Engineers at the University of Illinois Chicago have developed a solar-powered electrochemical reaction that not only uses wastewater to produce ammonia, the world’s second most abundant chemical but also achieves a solar-to-fuel efficiency that is ten times higher than any other comparable technology.
Their findings are published in Energy & Environmental Science.
“This technology and our method have great potential for allowing the on-demand synthesis of fertilizers and could have an immense impact on the agricultural and energy sectors in developed and developing countries, and on efforts to reduce greenhouse gases from fossil fuels,” said lead researcher Meenesh Singh, assistant professor of chemical engineering at the UIC College of Engineering.
Household sewage, such as bodily wastes, as well as discharge from clothes washers, dishwashers, and garbage disposals, as well as municipal wastes and storm sewer runoff, make up municipal wastewater. The majority of nitrogen in wastewater is in the form of ammonia or urea, but nitrates and nitrites are also present.
Nitrates and nitrites are oxidized forms of nitrogen that are usually connected with NPK fertilizers (nitrogen, phosphorous, and potassium).
Ammonia, which is made up of one nitrogen atom and three hydrogen atoms, is a fundamental component of fertilizers as well as a variety of industrial goods such as plastics and medications.
To create ammonia from nitrogen, current technologies necessitate vast quantities of heat, which is generated by burning fossil fuels, in order to break the tight bonds between nitrogen atoms and allow them to attach to hydrogen.
This century-old process is responsible for a significant portion of global greenhouse gas emissions, which are a major contributor to climate change.
Using wastewater nitrate means we also have to remove the contaminant from surface and groundwater. Over time, this means the process may simultaneously help correct for industrial waste and runoff water and rebalance the nitrogen cycle, particularly in rural areas which may experience economic disadvantages or bear the greatest risk from high exposure to excess nitrate.
Meenesh Singh
Singh and his colleagues previously devised an environmentally acceptable technique of producing ammonia by passing pure nitrogen gas through an electrically charged, catalyst-covered mesh screen in a water-based solution.
This reaction required very little fossil fuel energy to electrify the screen that breaks apart nitrogen atoms, but it produced more hydrogen gas (80%) than ammonia (20%).
The researchers have now built on this concept and devised a novel approach that employs nitrate, one of the most common groundwater contaminants, as a nitrogen source and sunshine to electrify the reaction. With almost no hydrogen gas side reactions, the system yields approximately 100% ammonia.
The process uses no fossil fuels and emits no carbon dioxide or other greenhouse gases, and it uses solar electricity to achieve an extraordinary solar-to-fuel efficiency, or STF, of 11%, which is 10 times greater than any other current ammonia production system (about 1% STF).
The new approach is based on a cobalt catalyst, which the researchers detail in their publication “Solar-Driven Electrochemical Synthesis of Ammonia using Nitrate with 11% Solar-to-Fuel Efficiency at Ambient Conditions,” along with the novel process.

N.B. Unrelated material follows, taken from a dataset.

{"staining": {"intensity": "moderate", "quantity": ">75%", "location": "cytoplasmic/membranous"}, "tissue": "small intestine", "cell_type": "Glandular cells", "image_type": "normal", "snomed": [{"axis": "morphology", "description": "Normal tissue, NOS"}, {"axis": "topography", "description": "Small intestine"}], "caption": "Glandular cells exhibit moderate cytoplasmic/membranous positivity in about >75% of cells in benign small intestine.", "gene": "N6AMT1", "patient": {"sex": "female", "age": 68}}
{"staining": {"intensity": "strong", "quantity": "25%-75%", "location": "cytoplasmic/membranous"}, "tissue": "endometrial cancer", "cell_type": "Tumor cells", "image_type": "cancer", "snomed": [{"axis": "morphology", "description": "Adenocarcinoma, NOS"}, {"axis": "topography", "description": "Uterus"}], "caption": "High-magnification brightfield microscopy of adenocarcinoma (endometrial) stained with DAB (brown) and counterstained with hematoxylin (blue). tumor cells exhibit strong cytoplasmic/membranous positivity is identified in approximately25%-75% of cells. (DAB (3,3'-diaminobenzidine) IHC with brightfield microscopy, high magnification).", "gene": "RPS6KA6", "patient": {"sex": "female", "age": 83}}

The researchers first used computational theory to forecast which metal would work best as a catalyst. Following the discovery of cobalt using these models, the team experimented with the metal, attempting to improve its activity in the reaction in various ways.

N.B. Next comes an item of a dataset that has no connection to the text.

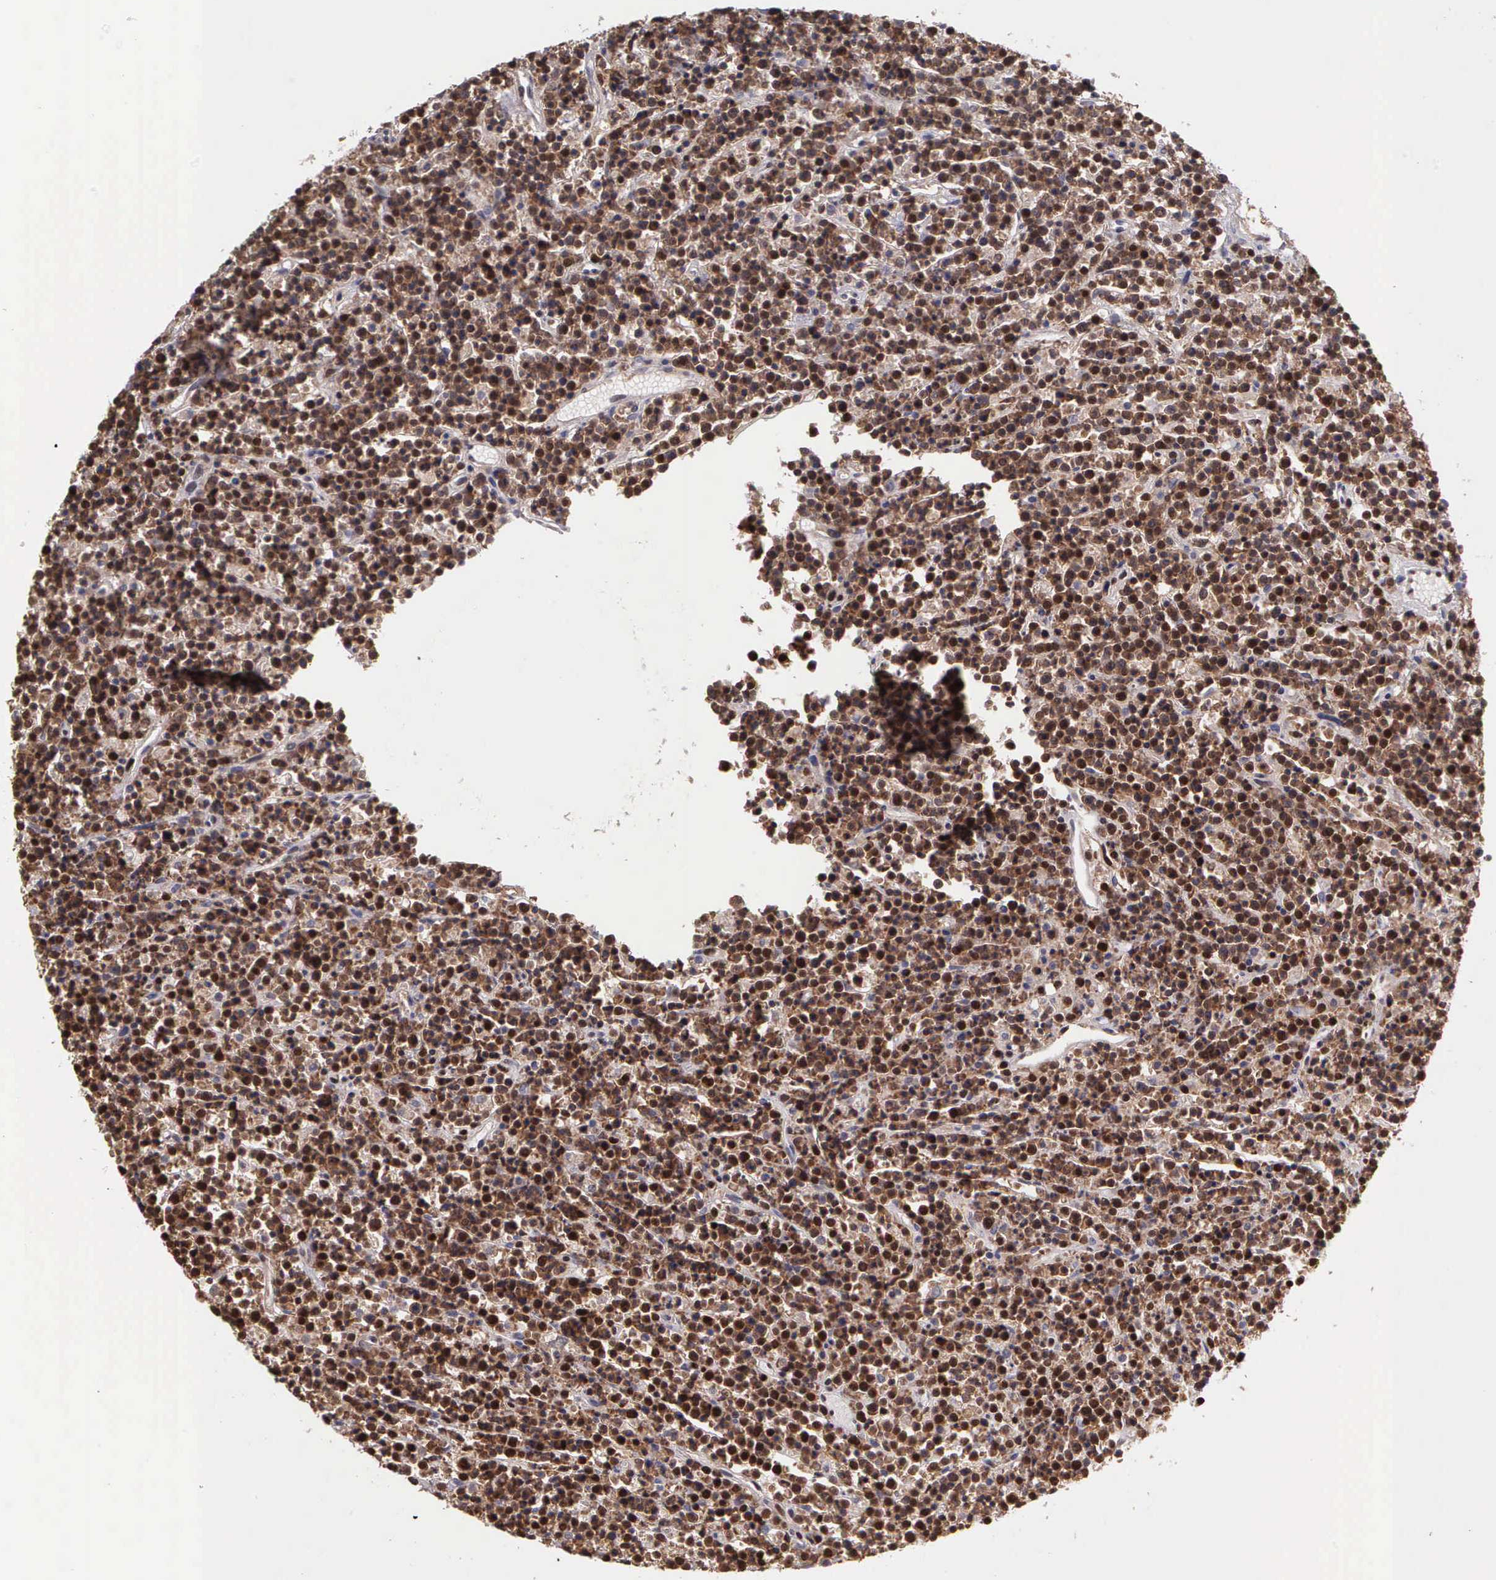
{"staining": {"intensity": "strong", "quantity": ">75%", "location": "nuclear"}, "tissue": "lymphoma", "cell_type": "Tumor cells", "image_type": "cancer", "snomed": [{"axis": "morphology", "description": "Malignant lymphoma, non-Hodgkin's type, High grade"}, {"axis": "topography", "description": "Ovary"}], "caption": "Immunohistochemical staining of human malignant lymphoma, non-Hodgkin's type (high-grade) exhibits strong nuclear protein positivity in about >75% of tumor cells. The staining was performed using DAB (3,3'-diaminobenzidine), with brown indicating positive protein expression. Nuclei are stained blue with hematoxylin.", "gene": "UBR7", "patient": {"sex": "female", "age": 56}}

The researchers discovered that a rough cobalt surface formed from oxidation worked best for creating a selective reaction, in which virtually all of the nitrate molecules were converted to ammonia.
“Finding an active, selective, and stable catalyst that worked in a solar-powered system is powerful proof that sustainable synthesis of ammonia at an industrial scale is possible,” Singh said.

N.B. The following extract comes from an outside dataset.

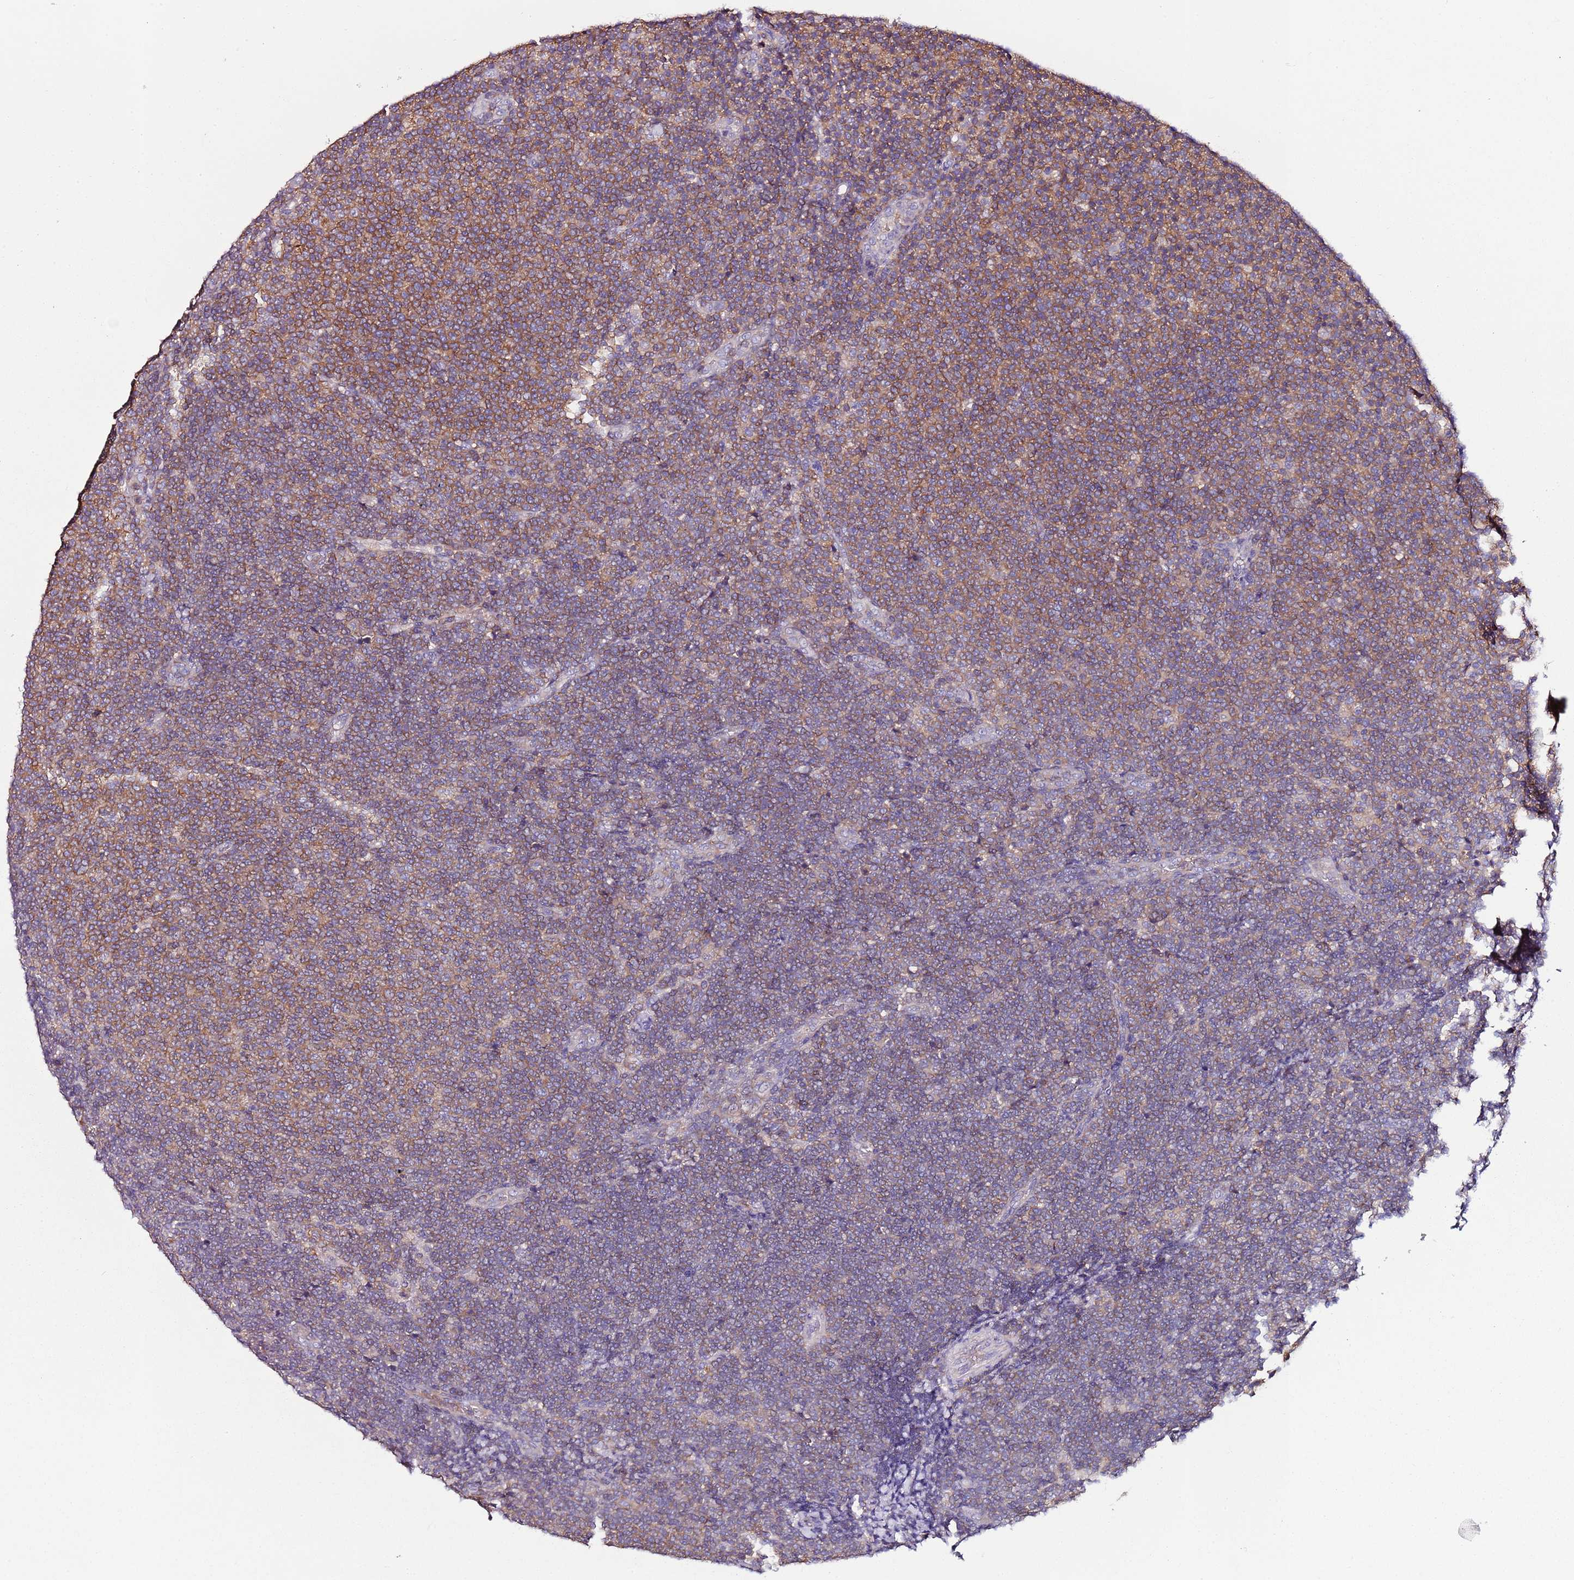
{"staining": {"intensity": "weak", "quantity": ">75%", "location": "cytoplasmic/membranous"}, "tissue": "lymphoma", "cell_type": "Tumor cells", "image_type": "cancer", "snomed": [{"axis": "morphology", "description": "Malignant lymphoma, non-Hodgkin's type, Low grade"}, {"axis": "topography", "description": "Lymph node"}], "caption": "Lymphoma was stained to show a protein in brown. There is low levels of weak cytoplasmic/membranous positivity in approximately >75% of tumor cells.", "gene": "IGIP", "patient": {"sex": "male", "age": 66}}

Not only is the reaction carbon-neutral, which is excellent for the environment, but if it is developed for industrial usage, it might have an almost net-negative, restorative effect on the environment.
“Using wastewater nitrate means we also have to remove the contaminant from surface and groundwater. Over time, this means the process may simultaneously help correct for industrial waste and runoff water and rebalance the nitrogen cycle, particularly in rural areas which may experience economic disadvantages or bear the greatest risk from high exposure to excess nitrate,” Singh said.
Drinking water nitrate levels above a certain threshold have been linked to cancer, thyroid disorders, premature birth, and low birth weight.
“We are all very thrilled with this achievement, and we are not stopping here. We are hopeful that we will soon have a larger prototype with which we can test a much greater scale,” said Singh, who is already collaborating with municipal corporations, wastewater treatment centers, and others in the industry on further developing the system.
A patent for the new process has been filed by the UIC Office of Technology Management.
The co-authors of the paper are Nishithan Kani and Aditya Parajapati of UIC, Joseph Gauthier of Texas Tech University, Jane Edgington and Linsey Seitz of Northwestern University, Isha Bordawekar of Warren Township High School, Windom Shields and Mitchell Shields of Worldwide Liquid Sunshine, and Aayush Singh of Dow Inc.